Data analytics developer Databricks Inc. today announced the general availability of Databricks Model Serving, a serverless real-time inferencing service that deploys real-time machine learning models natively within the Databricks Lakehouse Platform and is exposed via a Representational State Transfer or REST application programming interface.
The company said the service enables developers to build applications such as personalized recommendations, customer service chatbots and fraud detection algorithms without the need to manage infrastructure. The company said it’s addressing common pain points in the deployment of machine learning, a branch of artificial intelligence that uses data and algorithms to imitate roughly how the brain works.
Such applications require fast and scalable server infrastructure with functions such as feature lookups, monitoring, automated deployment and model retraining. That often means teams must integrate disparate tools, increasing operational complexity and creating maintenance overhead, the company says.

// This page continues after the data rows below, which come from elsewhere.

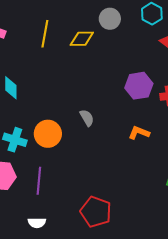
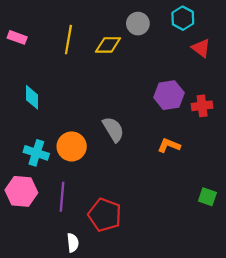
gray semicircle: (87, 118) -> (113, 129), size x1.4
red pentagon: (96, 212) -> (105, 215), moved
white semicircle: (37, 223) -> (73, 243), moved, turned -96

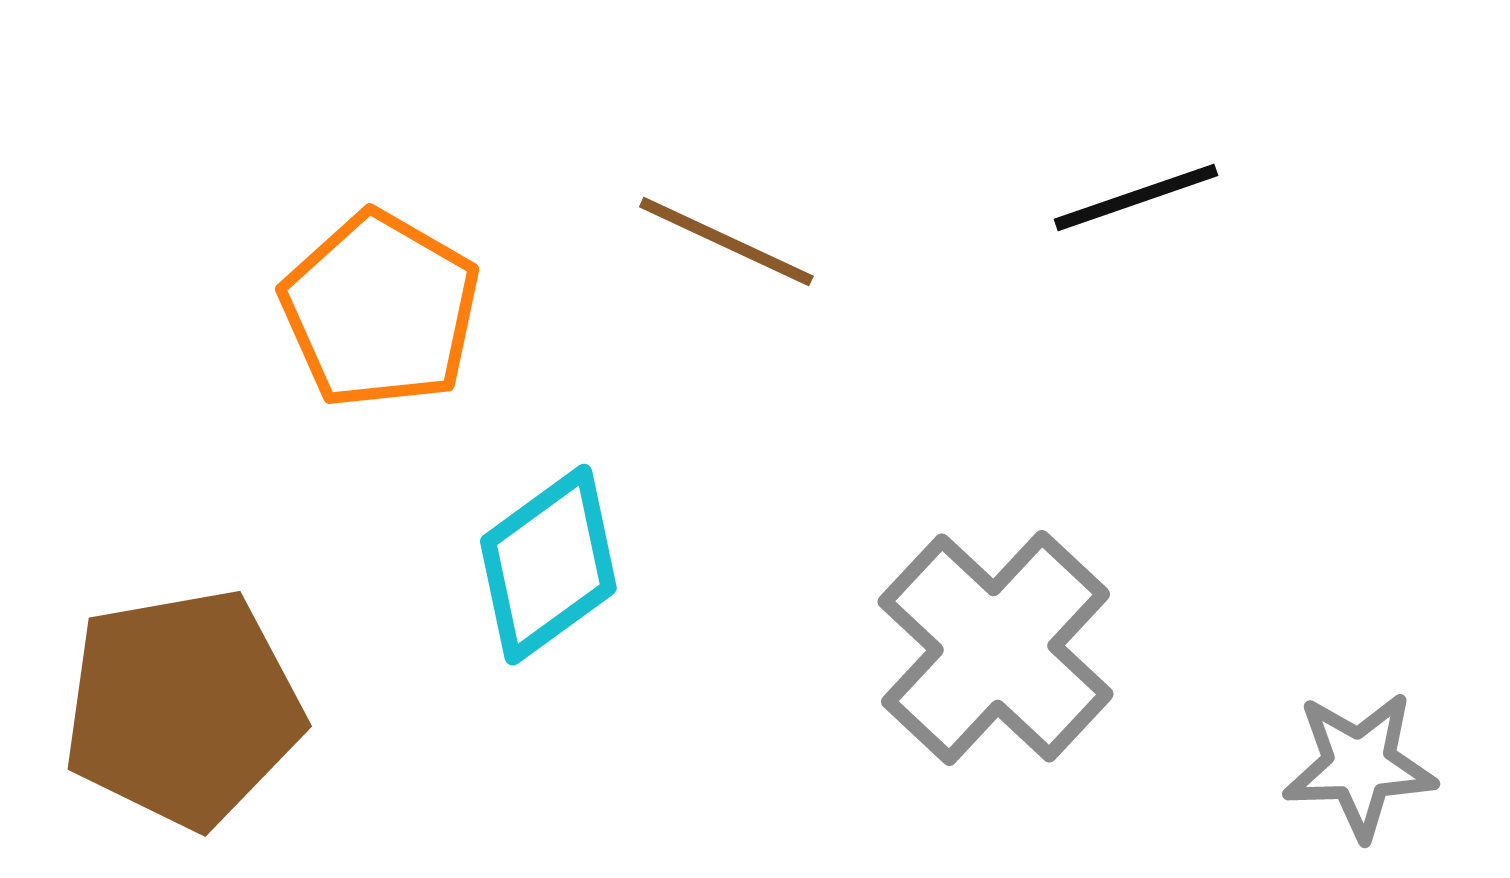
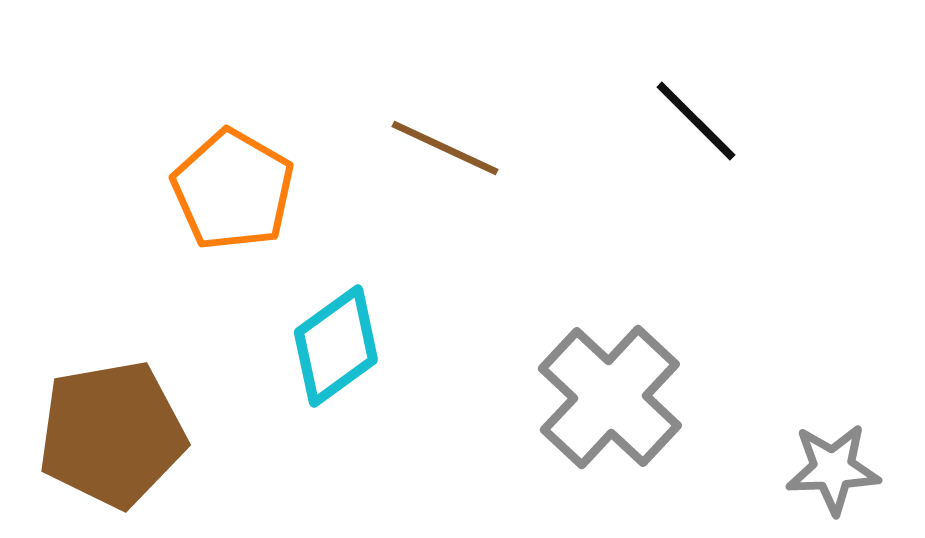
black line: (1136, 197) -> (696, 121), turned 64

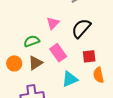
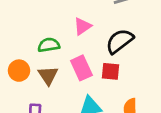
red square: (89, 56) -> (110, 71), moved
brown triangle: (35, 63) -> (48, 75), turned -42

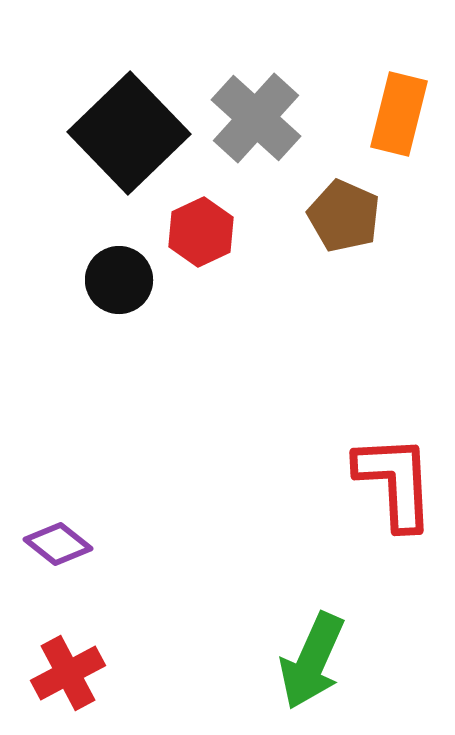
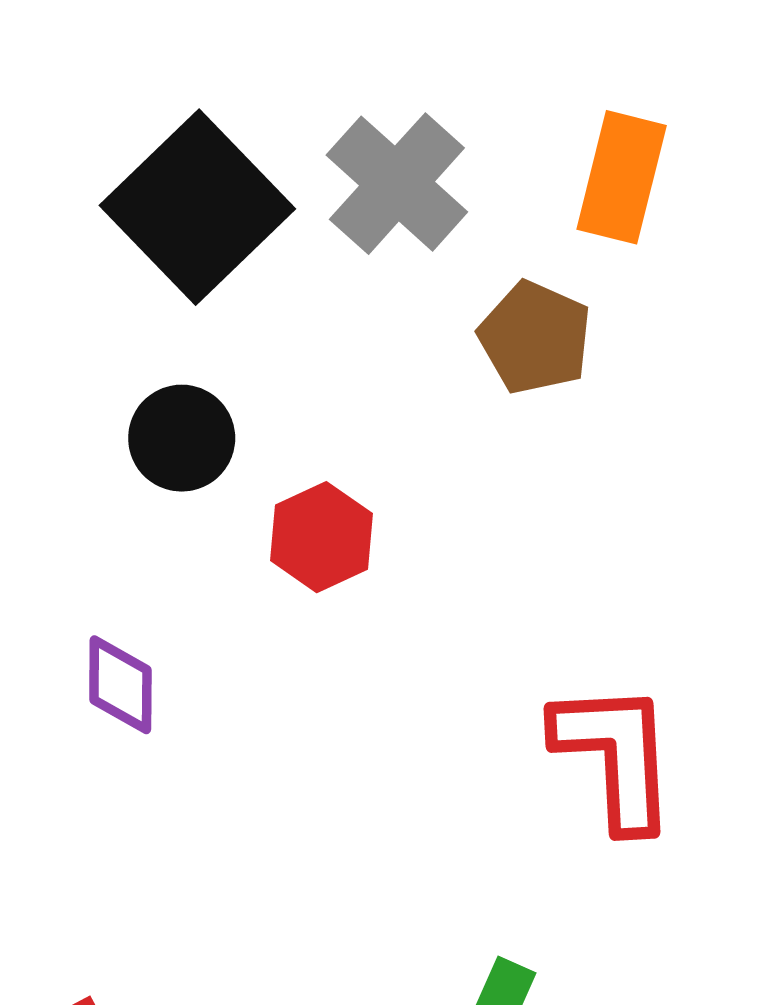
red hexagon: (201, 232) -> (322, 537), moved
purple diamond: (58, 544) -> (120, 685), moved, turned 52

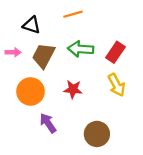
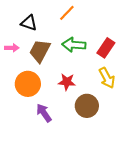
orange line: (73, 14) -> (67, 13), turned -30
brown circle: (97, 134) -> (87, 106), moved

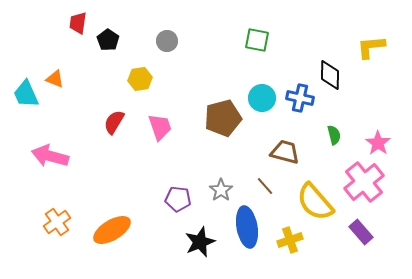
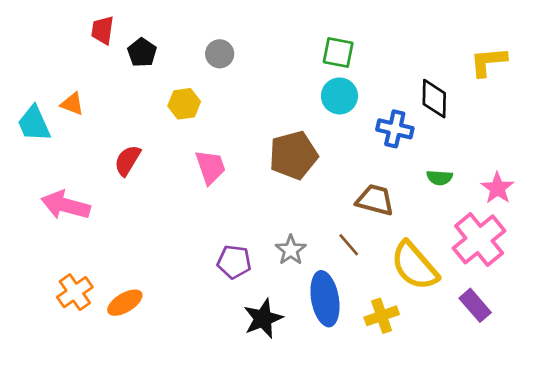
cyan circle: (262, 98) -> (339, 96), moved
red semicircle: (114, 122) -> (127, 160), moved
green semicircle: (334, 135) -> (440, 178), turned 108
orange ellipse: (112, 230) -> (125, 303), moved, size x0.7

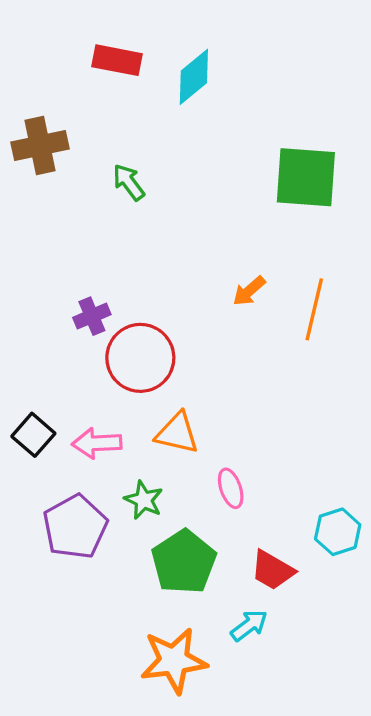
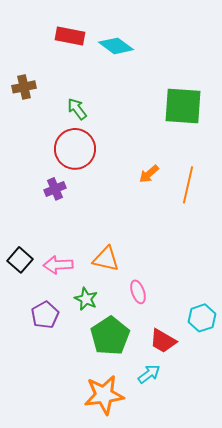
cyan diamond: (194, 77) -> (116, 46), turned 76
brown cross: (40, 145) -> (24, 87), size x0.7
red circle: (140, 358) -> (75, 149), moved
purple pentagon: (75, 527) -> (45, 315), size x0.7

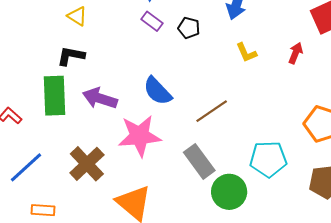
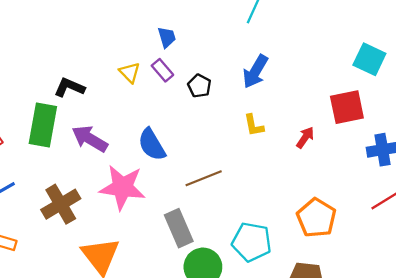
yellow triangle: (77, 16) -> (130, 72), moved

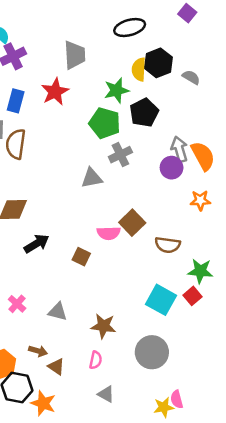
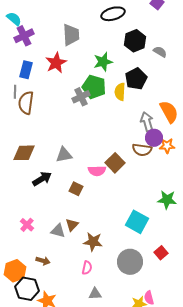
yellow semicircle: (139, 69) -> (120, 92), moved
black pentagon: (144, 113) -> (136, 79), moved
gray arrow: (179, 149) -> (147, 122), moved
gray cross: (120, 155) -> (81, 97), moved
purple circle: (172, 168) -> (154, 138), moved
gray triangle: (92, 178) -> (64, 155), moved
brown semicircle: (168, 245) -> (142, 150), moved
red square: (192, 296) -> (161, 253), moved
brown triangle: (56, 367) -> (72, 225), moved, turned 40
gray triangle: (106, 394) -> (95, 294), turned -32

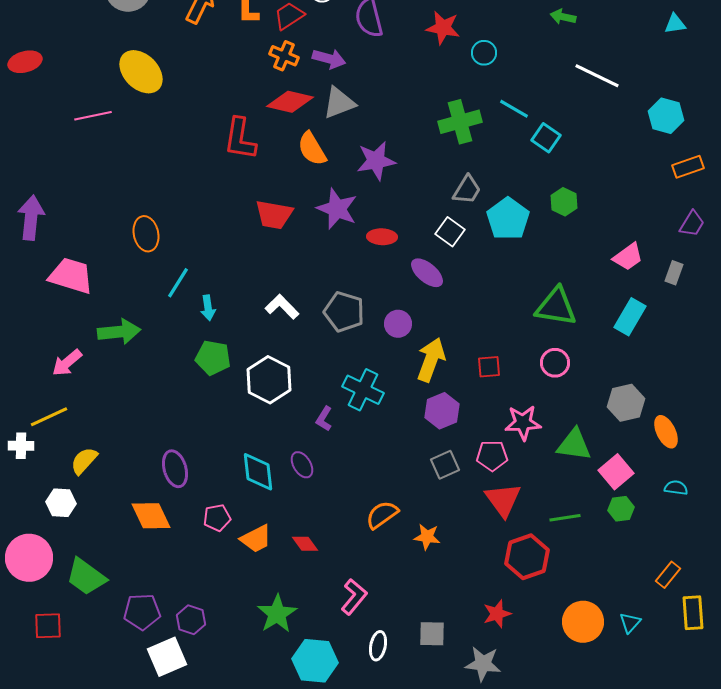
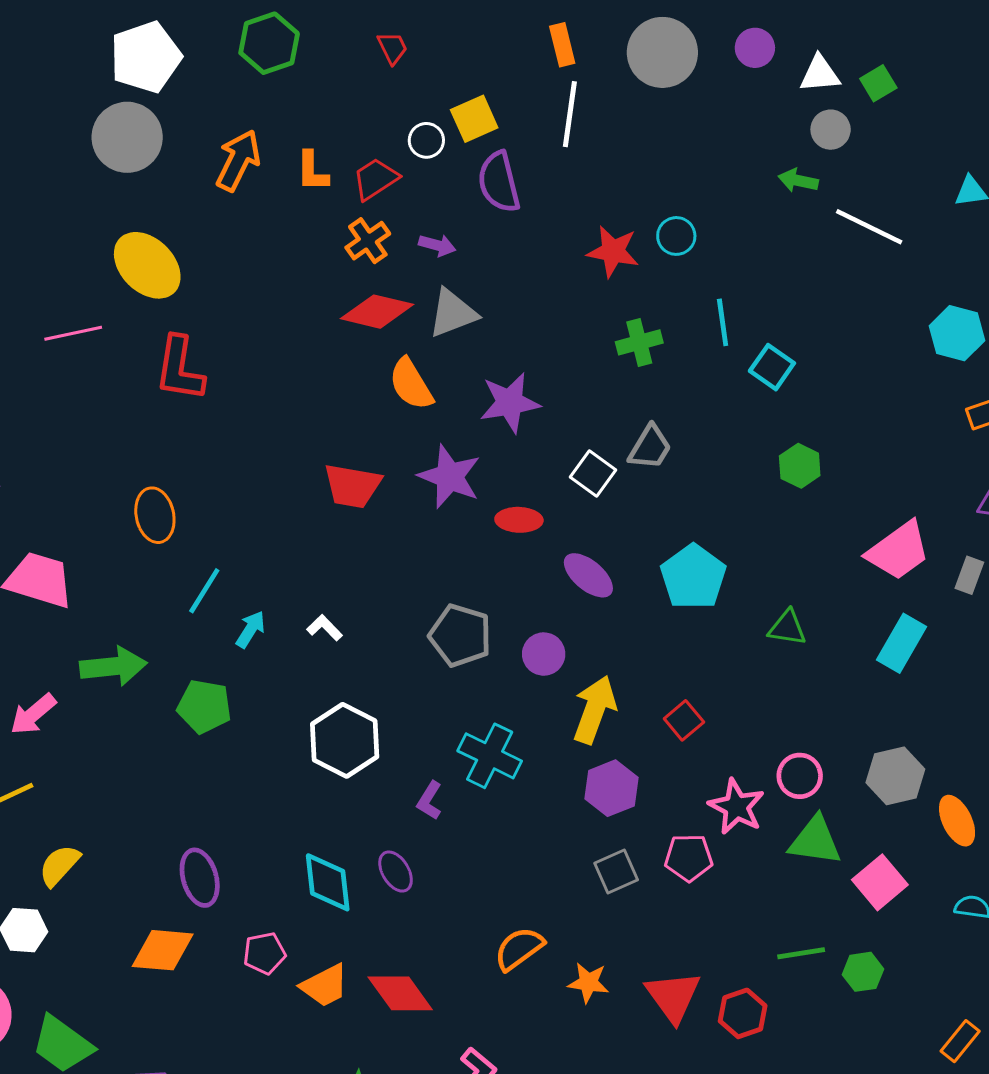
red star: (443, 28) -> (613, 251), moved
orange cross: (284, 56) -> (368, 241), turned 32
purple arrow: (329, 59) -> (437, 245), size x0.7
white line: (597, 76) -> (869, 227), moved
cyan line: (514, 109) -> (723, 322), turned 52
green cross: (460, 122) -> (639, 342), size x0.7
red L-shape: (240, 139) -> (180, 369), moved
cyan pentagon: (508, 219) -> (693, 577), moved
white square: (450, 232) -> (593, 474), moved
pink trapezoid: (628, 257) -> (898, 551), size x1.4
white L-shape: (282, 307) -> (325, 628), moved, size x0.7
green triangle: (556, 307) -> (787, 628), size x0.6
cyan arrow: (208, 308) -> (251, 629), turned -140
green pentagon: (213, 358) -> (204, 706), moved
pink circle: (555, 363) -> (800, 776), moved
red square: (489, 367) -> (684, 720), turned -35
pink star: (523, 423) -> (736, 807), turned 30
red triangle: (503, 500) -> (673, 996), moved
green hexagon: (621, 509) -> (863, 972), moved
orange diamond: (151, 516) -> (163, 950), turned -60
red diamond: (305, 544) -> (400, 993), size x1.6
red hexagon: (527, 557) -> (743, 1013), size x0.7

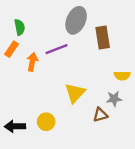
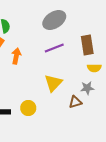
gray ellipse: (76, 20) -> (54, 20), turned 35
brown rectangle: (103, 38) -> (87, 45), moved
purple line: (56, 49) -> (54, 48), moved

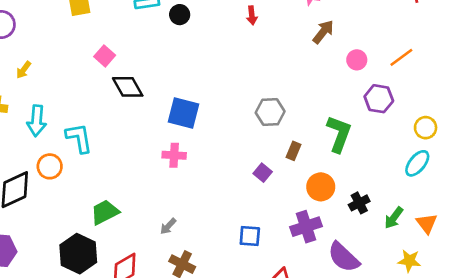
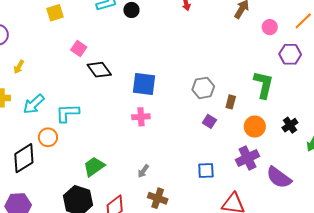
gray hexagon: (270, 112) -> (203, 88), moved
cyan arrow: (37, 121) -> (34, 104), turned 50
cyan L-shape: (79, 138) -> (68, 113), turned -75
black cross: (359, 203) -> (290, 125), moved

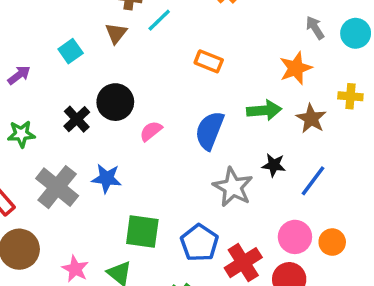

So businesses often end up spending a lot of time and resources on maintaining infrastructure instead of integrating machine learning into their processes.
“One thing we hear from customers is that managing infrastructure is a real challenge,” said Craig Wiley, senior director of product management. “Our goal is to simplify workflows.”
Flexible capacity
As a serverless deployment, Databricks’ infrastructure expands and contracts according to the needs of the machine learning model. “We’ll run an inference for as long and for as many of them as needed and then we’ll spin it back down when traffic to the model slows,” Wiley said. “We believe that can be transformational to how a team works.”
Exposing the inferencing engine as an API makes it possible for developers to call the service only when an inference is needed. “Customers can quickly and easily put a model behind an endpoint,” Wiley said. “They can call this service with an API anytime they need to and we return to them an inference based on the data they submitted to us.” Databricks is working on an enhancement that will publish all inferences to a table so developers can monitor and track the performance of their model over time.
The only requirement is that a model is built using MLFlow, which is an open-source platform for managing the machine learning lifecycle. “It can be a TensorFlow model or a scikit model,” Wiley said. “As long as it’s wrapped in MLflow, we’re more than happy to support it.”
Unified platform
Databricks said Databricks Model Serving is the first production-grade model serving solution developed on a unified data and AI platform based on the company’s “lakehouse” data warehouse/data lake hybrid.
The service integrates with other lakehouse services, including Databricks Feature Store for automated online lookups, MLflow Model Registry for model deployment, Unity Catalog for unified governance, and its quality and diagnostics tools. As part of the launch, the company is also introducing serving endpoints, which uncouple the model registry and the scoring uniform resource identifier. This gives developers a way to deploy multiple models behind a single endpoint and distribute traffic as needed among them.
Pricing is based on the amount of capacity and the number of concurrent requests customers require.